Say you are a Department of Defense civilian worker who tried to get ahead of the curve by taking your mandated 11 days of furlough  as quickly as possible.

If so, you were likely chagrined to learn this week that Defense Secretary Chuck Hagel has reduced the number of furlough days required because of sequestration from 11 to six.

(Brendan Smialowski/AFP-Getty) - Defense Secretary Chuck Hagel talks furloughs during a town hall-style meeting on May 14. Defense Secretary Chuck Hagel talks about furloughs during a town hall-style meeting May 14. (Brendan Smialowski/AFP/Getty Images)

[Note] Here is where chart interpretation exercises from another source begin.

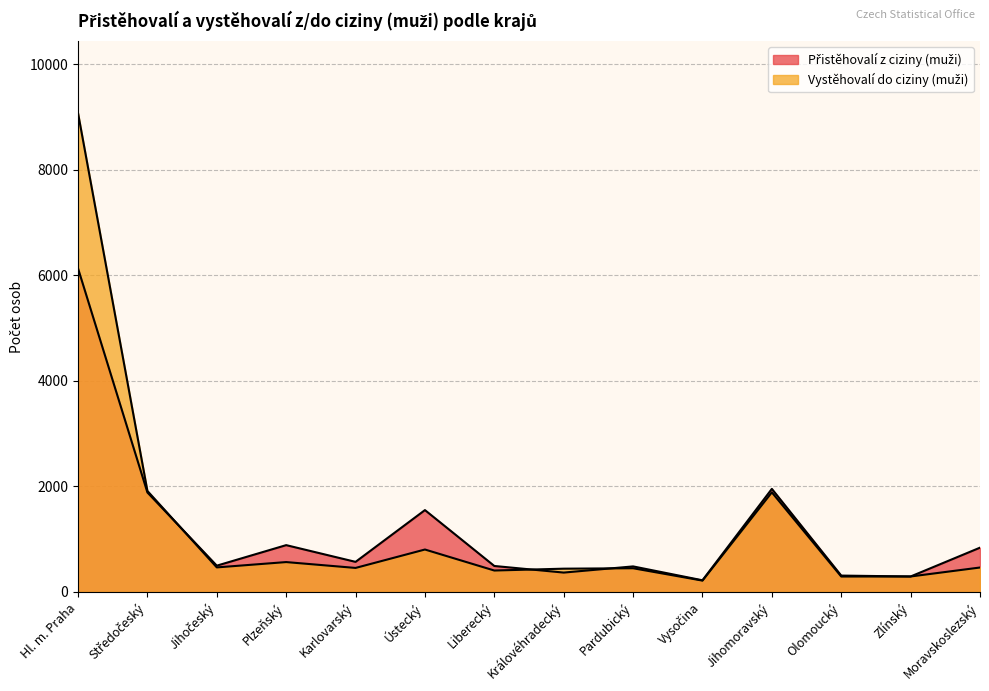

Reading left to right, what are all the values shown in this chart?

Přistěhovalí z ciziny (muži): 6130	1884	497	886	569	1550	491	366	483	220	1952	309	292	838
Vystěhovalí do ciziny (muži): 9073	1913	464	565	454	803	405	440	448	214	1886	291	292	462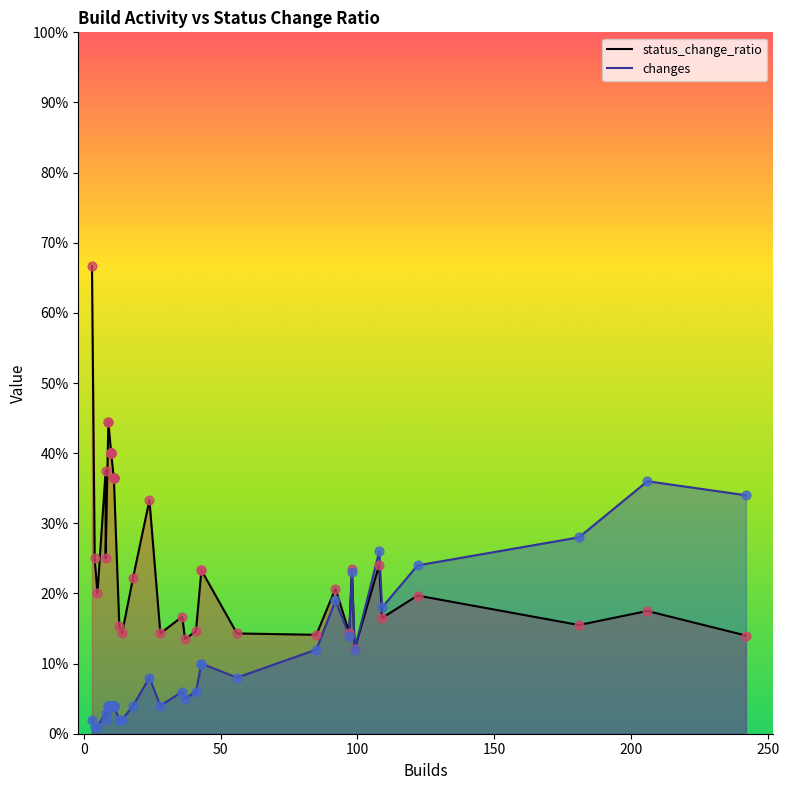

Is the value of changes at 14 greater than the value of status_change_ratio at 22?

No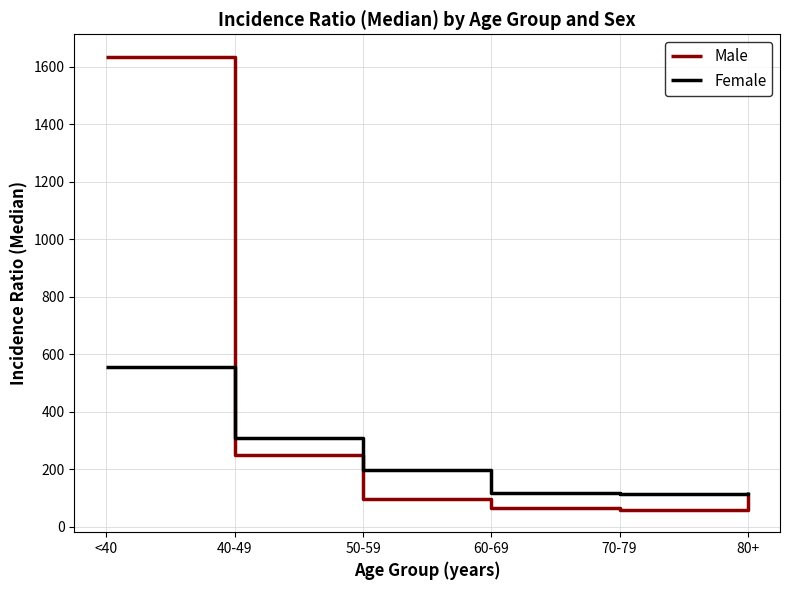

Which category has the highest value in the Female series?

<40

The great majority of the 640,000 civilian Defense workers subject to furlough have been taking one day off without pay per week since furloughs began July 8, meaning they will not take their sixth day until next week.

But because local installations and commanders had discretion on how furloughs could be taken, some employees have already taken more than six days.

“There are at least limited number of persons in that situation,” said Jennifer D. Elzea, a department spokesperson, who added that no department-wide figure is available because many decisions were made at the local level.

“Our folks have heard of at least some instances here and there where this may have occurred,” said Tim Kaufmann, a spokesman for the American Federation of Government Employees. “It’s certainly not widespread.”

The Defense Department is pondering how to handle such cases. “No decision has been made yet how to compensate these folks,” Elzea said. “We’re certainly interested in doing what’s fair.”

One possibility is that the employees would be allowed to get pay for the extra days of furlough by substituting their annual leave.

Guidance to federal agencies from the Office of Personnel Management allows employees who have “proactively” taken more than the required number of furlough hours to substitute annual leave if the agency ends up cancelling some of the planned furlough.

“It may be handled at the local level, with commanders allowing them to convert the extra furlough days to annual leave,” Elzea said.

But the AFGE said this would unfairly require these employees to use up their annual leave. “We would press for those employees to be given full back pay and made whole,” said David Borer, general counsel for the union.